Will use that, thanks. Better yet, any chance you can send me a patch?

> I don't think that the dmlogwrite tests play well with external logdev,

I don't think its the only test which requires review for external logs.
There are quite a bit of failures when using xfs_logdev and
xfs_realtimedev and I'm suspecting this has to do with the output
differing, and the output for the tests not considering an external
log was used.

The top of expunges/debian/testing/xfs/unassigned/xfs_logdev.txt has:

# Based on a quick glance on the errors, one possibility is that                
# perhaps generic tests do not have the semantics necessary to                  
# determine if an external log is used in a generic form and adjust             
# the test for this.
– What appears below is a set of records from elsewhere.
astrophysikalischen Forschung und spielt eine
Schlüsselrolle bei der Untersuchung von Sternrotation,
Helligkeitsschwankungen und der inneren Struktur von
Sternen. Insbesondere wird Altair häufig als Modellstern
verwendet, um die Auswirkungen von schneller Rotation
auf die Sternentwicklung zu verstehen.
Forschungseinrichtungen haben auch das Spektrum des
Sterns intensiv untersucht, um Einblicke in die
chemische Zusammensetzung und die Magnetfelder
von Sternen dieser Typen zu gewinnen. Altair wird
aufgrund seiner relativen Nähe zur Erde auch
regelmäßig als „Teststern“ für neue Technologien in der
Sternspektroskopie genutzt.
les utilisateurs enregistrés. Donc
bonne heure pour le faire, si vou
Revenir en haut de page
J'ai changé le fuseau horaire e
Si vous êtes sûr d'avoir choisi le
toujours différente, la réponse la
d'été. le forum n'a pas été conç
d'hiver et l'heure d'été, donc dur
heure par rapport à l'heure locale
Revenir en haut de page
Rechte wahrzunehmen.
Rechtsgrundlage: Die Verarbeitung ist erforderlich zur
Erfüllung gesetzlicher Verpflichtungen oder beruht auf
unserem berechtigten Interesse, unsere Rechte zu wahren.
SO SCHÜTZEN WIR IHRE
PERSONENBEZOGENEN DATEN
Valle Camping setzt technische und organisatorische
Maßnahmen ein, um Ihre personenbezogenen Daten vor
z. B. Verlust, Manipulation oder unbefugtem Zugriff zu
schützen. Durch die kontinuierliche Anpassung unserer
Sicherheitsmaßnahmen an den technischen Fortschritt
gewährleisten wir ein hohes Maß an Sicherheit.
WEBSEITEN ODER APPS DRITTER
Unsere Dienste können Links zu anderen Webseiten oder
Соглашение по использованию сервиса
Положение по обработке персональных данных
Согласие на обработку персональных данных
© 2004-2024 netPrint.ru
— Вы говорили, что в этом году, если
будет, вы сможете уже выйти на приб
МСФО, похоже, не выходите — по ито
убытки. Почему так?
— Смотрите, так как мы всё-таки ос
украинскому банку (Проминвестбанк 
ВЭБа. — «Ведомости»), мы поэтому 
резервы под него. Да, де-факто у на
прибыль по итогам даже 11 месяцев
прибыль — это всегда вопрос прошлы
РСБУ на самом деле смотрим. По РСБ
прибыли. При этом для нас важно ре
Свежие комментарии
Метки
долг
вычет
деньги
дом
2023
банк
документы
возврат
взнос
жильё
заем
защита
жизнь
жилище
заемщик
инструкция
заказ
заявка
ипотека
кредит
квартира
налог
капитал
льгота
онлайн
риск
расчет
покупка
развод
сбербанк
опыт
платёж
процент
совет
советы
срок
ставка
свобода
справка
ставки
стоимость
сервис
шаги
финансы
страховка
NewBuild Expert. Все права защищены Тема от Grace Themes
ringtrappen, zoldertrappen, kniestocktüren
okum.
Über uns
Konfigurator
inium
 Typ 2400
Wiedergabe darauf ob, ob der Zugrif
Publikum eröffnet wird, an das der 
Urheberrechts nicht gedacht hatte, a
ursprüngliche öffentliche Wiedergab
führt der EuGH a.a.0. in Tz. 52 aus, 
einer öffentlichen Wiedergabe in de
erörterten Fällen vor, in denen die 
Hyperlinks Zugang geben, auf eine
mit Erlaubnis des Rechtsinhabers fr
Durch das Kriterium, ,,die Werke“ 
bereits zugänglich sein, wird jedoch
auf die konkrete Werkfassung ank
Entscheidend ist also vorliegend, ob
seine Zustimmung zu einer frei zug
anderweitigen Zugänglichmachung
But that does not seem to be the case for all              
# tests. A common error for at least two tests seems to be size                 
# related, and that may be a limitation on the log size, and the                
# inability to generically detect the filesyste log size max allowed            
# to then invalidate the test. But note that we even have XFS specific          
# tests which fail, so if its a matter of semantics this is all just            
# crap and are missing a lot of work for improvement. 

> so we could probably reuse the same device for LOGWRITES_DEV
> for configs that don't use SCRATCH_LOGDEV.

True, the recommended setup on oscheck actually is to create
12 x 20 GiB disks, gendisks.sh does this for you on loopback
devices. In practice you end up only needing about 60 GiB
as it stands today though for XFS, but indeed we can actually
use any of the spare disks for LOGWRITES_DEV then.

I do wonder how much more data the extra LOGWRITES_DEV will
push the upper limit per required guest, we'll see!

  Luis